MATERIAL SHOWN:
========================

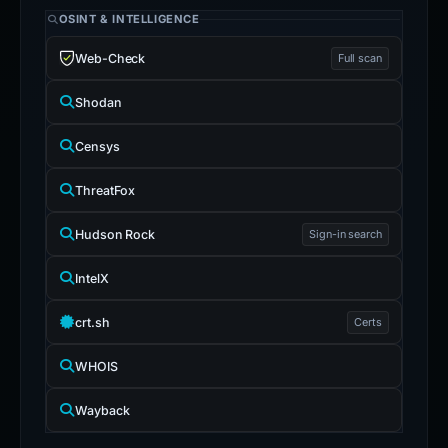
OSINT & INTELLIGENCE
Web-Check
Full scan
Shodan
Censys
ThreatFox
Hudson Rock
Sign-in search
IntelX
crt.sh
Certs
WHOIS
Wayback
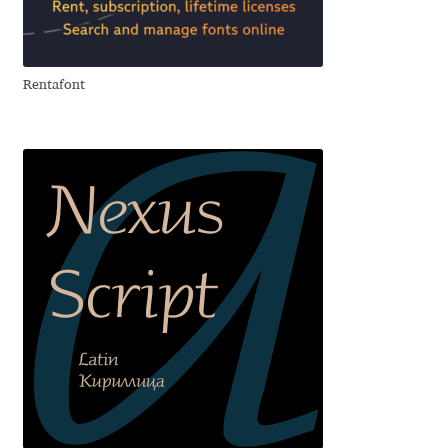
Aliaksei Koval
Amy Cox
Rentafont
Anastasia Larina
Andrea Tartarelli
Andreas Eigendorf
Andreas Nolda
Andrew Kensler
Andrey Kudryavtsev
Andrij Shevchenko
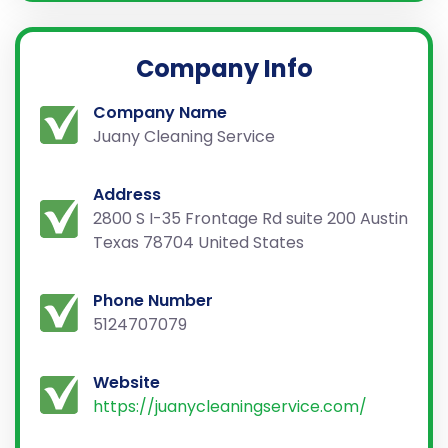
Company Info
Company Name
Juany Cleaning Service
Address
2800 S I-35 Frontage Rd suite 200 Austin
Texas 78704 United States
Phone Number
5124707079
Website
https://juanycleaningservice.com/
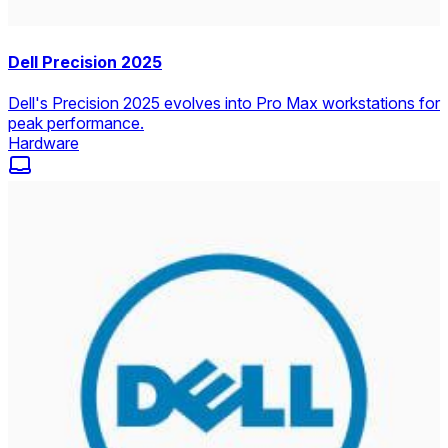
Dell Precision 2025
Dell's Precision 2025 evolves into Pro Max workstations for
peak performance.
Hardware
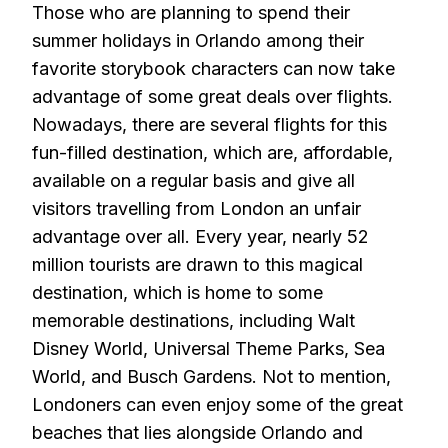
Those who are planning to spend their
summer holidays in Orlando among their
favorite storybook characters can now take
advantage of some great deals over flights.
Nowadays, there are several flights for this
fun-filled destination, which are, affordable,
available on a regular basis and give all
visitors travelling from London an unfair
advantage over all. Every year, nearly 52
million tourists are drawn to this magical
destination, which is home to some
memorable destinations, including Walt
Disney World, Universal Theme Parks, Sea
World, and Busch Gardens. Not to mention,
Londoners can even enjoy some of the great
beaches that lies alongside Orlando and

========================

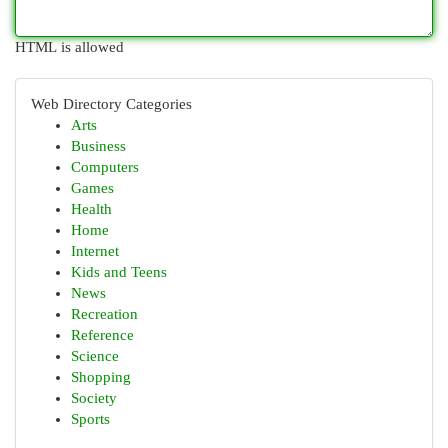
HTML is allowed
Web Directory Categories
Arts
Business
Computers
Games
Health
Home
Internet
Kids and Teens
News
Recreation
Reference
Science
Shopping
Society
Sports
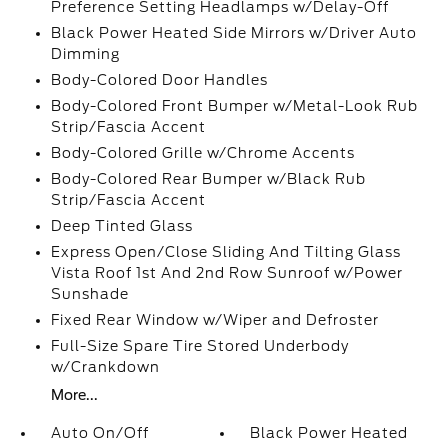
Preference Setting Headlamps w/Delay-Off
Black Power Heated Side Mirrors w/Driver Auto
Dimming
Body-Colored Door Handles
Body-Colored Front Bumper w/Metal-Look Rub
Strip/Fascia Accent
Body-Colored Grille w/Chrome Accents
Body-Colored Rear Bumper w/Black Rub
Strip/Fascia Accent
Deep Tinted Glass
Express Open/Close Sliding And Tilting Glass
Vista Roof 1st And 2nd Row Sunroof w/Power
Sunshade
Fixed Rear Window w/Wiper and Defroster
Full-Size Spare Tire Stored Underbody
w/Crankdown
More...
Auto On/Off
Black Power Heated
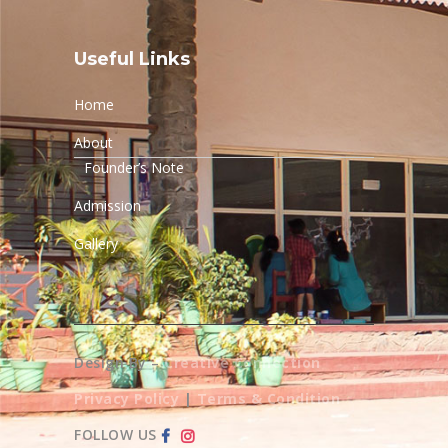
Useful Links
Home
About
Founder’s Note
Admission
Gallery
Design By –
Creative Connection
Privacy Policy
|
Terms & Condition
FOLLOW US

========================

PROBLEM STATEMENT: Copy all lines above where "which" is present.

WRITTEN RESPONSE:
fun-filled destination, which are, affordable,
destination, which is home to some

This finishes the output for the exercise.